ACI Structural Journal, Sep/Oct 2005 by Johnson, Nathan, Saiidi, M Saiid, Itani, Ahmad, Ladkany, Samaan

INSTRUMENTATION

Instrumentation was nearly the same for all of the specimens. Full details of the transducer layouts are presented in Reference 3. The specimens were extensively instrumented with strain gauges, displacement transducers, load cells, and accelerometers. The data were recorded at a rate of 160 samples per second by the use of a data acquisition system.

Strain gauges for the longitudinal steel were placed at the two critical sections, the column to pedestal, and the pedestal to footing connections. Gauges were also placed at 127 mm (5 in.) above and below these sections to track bar pullout and strain variation. In addition, strain gauges were placed on the column ties at 140 mm (5.5 in.) levels from the top of the pedestal to approximately one column depth above the pedestal.

Column curvature, pedestal uplift, and horizontal pedestal slippage were measured with displacement transducers. For pedestal slippage and uplift, transducers were located on the long and short sides of the pedestal, respectively. For column curvature measurement, transducers were located in pairs at five 127 mm (5 in.) intervals from the base of the column on either side of the column.

Displacement transducers were used to measure column movement in the loading and transverse directions. Load cells were used to measure the column axial loads and the link force between the column and the inertial mass on the mass rig. Acceleration was measured by an accelerometer at the top of the stub head and by the internal table accelerometer.

TEST PROCEDURE

The shaketable test setup is shown in Fig. 3. Scaled masses of the tributary dead load on the actual structure were applied through an inertial mass rig and vertical hydraulic jacks. The mass rig design is presented in Reference 4. The mass rig consists of a steel frame pinned at the base with a 89 kN (20 kip) reinforced concrete block bolted to the mass rig deck. The effective horizontal mass of the steel frame is 9072 kg (20 kip-mass).4 The total effective inertial mass was 18,144 kg (40 kip-mass). Hydraulic jacks supplied the axial load to the specimen through a steel spreader beam bolted to the top of the column. The hydraulic jack system consisted of two jacks connected in series to an accumulator and pump. The accumulator helped prevent large variations in axial load during the tests. The axial load rods went through the footing and were bolted into the table. An axial load of 218 kN (49 kip) was applied to the specimen with the jacks, which produced the same level of axial stress as that of the prototype.
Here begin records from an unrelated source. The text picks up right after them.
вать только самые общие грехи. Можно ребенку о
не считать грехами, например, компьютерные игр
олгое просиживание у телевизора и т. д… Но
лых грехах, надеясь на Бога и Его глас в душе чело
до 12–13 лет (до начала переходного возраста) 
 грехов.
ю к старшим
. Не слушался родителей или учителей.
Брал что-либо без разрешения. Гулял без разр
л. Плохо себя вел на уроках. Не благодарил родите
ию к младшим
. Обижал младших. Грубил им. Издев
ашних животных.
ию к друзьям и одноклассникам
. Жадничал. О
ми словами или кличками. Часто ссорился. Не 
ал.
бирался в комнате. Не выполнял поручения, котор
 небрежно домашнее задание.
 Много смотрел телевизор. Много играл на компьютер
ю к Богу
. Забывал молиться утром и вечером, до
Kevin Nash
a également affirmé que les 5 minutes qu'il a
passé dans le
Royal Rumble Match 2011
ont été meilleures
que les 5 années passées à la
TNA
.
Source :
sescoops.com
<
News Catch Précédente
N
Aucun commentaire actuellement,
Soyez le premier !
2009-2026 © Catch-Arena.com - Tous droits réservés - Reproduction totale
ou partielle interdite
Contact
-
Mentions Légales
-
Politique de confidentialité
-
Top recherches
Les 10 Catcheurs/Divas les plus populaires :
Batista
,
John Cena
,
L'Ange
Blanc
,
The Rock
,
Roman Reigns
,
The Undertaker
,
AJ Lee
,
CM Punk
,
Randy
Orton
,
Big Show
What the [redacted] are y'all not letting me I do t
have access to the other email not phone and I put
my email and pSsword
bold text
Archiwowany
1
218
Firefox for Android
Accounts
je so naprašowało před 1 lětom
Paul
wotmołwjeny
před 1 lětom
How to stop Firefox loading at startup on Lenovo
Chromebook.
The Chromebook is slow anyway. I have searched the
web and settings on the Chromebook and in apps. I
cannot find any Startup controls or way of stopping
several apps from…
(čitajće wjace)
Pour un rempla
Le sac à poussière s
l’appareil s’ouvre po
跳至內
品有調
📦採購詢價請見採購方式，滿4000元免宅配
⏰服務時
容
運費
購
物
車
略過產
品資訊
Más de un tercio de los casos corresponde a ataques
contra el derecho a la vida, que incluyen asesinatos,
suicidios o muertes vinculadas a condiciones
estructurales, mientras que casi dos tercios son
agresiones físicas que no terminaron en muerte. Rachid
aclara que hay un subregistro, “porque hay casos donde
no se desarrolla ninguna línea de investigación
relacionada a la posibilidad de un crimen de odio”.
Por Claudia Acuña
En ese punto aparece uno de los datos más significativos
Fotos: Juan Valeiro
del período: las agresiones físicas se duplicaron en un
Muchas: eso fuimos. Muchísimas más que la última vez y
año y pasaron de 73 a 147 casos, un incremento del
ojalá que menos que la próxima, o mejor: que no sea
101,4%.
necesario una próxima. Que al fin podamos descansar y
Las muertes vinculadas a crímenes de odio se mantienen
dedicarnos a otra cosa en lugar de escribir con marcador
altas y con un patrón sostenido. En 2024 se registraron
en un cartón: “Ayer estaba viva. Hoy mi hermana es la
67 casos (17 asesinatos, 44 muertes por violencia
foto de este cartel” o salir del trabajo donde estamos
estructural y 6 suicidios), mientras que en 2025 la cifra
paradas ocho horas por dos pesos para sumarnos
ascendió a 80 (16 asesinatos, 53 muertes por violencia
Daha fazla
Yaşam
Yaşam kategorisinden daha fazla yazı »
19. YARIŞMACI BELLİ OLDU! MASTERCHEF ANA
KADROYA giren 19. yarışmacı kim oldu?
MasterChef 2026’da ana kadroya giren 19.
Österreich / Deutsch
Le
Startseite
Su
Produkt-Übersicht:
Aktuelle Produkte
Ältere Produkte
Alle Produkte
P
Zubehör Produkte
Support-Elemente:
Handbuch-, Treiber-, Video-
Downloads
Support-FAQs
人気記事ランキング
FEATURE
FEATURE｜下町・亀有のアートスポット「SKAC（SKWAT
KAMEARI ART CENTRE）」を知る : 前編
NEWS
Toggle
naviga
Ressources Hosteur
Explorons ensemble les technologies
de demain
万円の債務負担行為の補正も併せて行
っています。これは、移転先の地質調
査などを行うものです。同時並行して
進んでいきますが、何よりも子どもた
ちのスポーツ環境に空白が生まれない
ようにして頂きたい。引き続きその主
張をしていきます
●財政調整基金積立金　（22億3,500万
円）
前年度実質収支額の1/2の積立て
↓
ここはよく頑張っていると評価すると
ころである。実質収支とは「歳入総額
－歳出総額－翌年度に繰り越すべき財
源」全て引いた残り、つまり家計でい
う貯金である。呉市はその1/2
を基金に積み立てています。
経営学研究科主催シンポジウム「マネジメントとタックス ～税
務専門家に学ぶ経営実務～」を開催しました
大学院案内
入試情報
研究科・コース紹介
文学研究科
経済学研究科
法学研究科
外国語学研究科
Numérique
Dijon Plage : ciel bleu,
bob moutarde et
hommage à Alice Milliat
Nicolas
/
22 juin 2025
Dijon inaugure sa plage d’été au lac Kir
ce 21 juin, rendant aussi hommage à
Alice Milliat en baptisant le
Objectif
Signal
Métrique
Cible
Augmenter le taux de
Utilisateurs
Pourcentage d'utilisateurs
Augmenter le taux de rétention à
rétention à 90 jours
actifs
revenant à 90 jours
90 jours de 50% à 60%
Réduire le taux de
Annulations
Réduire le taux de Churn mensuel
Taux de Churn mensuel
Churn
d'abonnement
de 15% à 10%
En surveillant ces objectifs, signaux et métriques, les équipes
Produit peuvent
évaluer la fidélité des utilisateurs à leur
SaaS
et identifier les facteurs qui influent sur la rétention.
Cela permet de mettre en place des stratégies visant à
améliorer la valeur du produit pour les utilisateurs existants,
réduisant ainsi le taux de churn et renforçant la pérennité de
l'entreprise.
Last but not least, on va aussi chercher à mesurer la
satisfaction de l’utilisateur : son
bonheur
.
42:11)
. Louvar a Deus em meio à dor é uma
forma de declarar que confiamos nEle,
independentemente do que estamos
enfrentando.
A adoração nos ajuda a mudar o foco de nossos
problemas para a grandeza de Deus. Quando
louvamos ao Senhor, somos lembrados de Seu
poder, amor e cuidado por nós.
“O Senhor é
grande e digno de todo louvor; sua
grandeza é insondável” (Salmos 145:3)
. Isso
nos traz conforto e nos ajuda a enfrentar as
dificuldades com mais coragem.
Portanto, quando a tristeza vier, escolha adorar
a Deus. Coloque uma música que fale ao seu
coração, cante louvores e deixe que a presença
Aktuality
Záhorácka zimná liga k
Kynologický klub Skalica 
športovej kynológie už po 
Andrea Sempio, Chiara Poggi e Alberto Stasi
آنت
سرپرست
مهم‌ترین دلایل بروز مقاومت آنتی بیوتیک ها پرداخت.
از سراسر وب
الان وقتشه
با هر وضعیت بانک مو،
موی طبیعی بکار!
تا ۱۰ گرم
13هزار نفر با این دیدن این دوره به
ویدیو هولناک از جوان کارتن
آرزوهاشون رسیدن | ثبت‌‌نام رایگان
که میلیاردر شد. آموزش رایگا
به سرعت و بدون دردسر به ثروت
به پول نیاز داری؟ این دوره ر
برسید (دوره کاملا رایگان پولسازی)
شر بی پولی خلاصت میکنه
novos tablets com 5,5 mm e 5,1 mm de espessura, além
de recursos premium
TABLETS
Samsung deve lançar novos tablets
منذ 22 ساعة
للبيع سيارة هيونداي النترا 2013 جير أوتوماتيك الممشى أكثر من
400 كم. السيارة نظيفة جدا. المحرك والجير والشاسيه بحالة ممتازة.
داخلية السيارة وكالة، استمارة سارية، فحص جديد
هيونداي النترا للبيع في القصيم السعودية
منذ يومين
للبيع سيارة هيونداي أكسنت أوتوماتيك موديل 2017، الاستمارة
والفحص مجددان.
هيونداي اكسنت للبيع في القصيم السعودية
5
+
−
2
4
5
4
The acceleration record used to drive the shaketable was the 90-degree component of the 1994 Northridge earthquake as recorded at the Sylmar Hospital parking lot. The Sylmar record was chosen because it was established through preliminary analysis that the Sylmar record would place the largest displacement ductility demand on the columns. It is also representative of an earthquake in the western United States, and is widely used in structural research. The record was applied to the columns in 0.25× acceleration increments until failure. To scale the acceleration record for use on the specimen, the timescale of the record was compressed by the square root of the scale factor and the square root of ratio of inertial load and axial load. The timescale adjustment for the difference between the inertial and axial load was required because the mass rig blocks could only be added in 89 kN (20 kip) increments. The total effective mass from the mass rig, block, and link assembly was 20,100 kg (44.3 kip-mass). The change of timescale accounted for the difference between 197 kN (44.3 kip) inertial loading and the 218 kN (49.0 kip) target loading. The timescale used for testing was 0.476.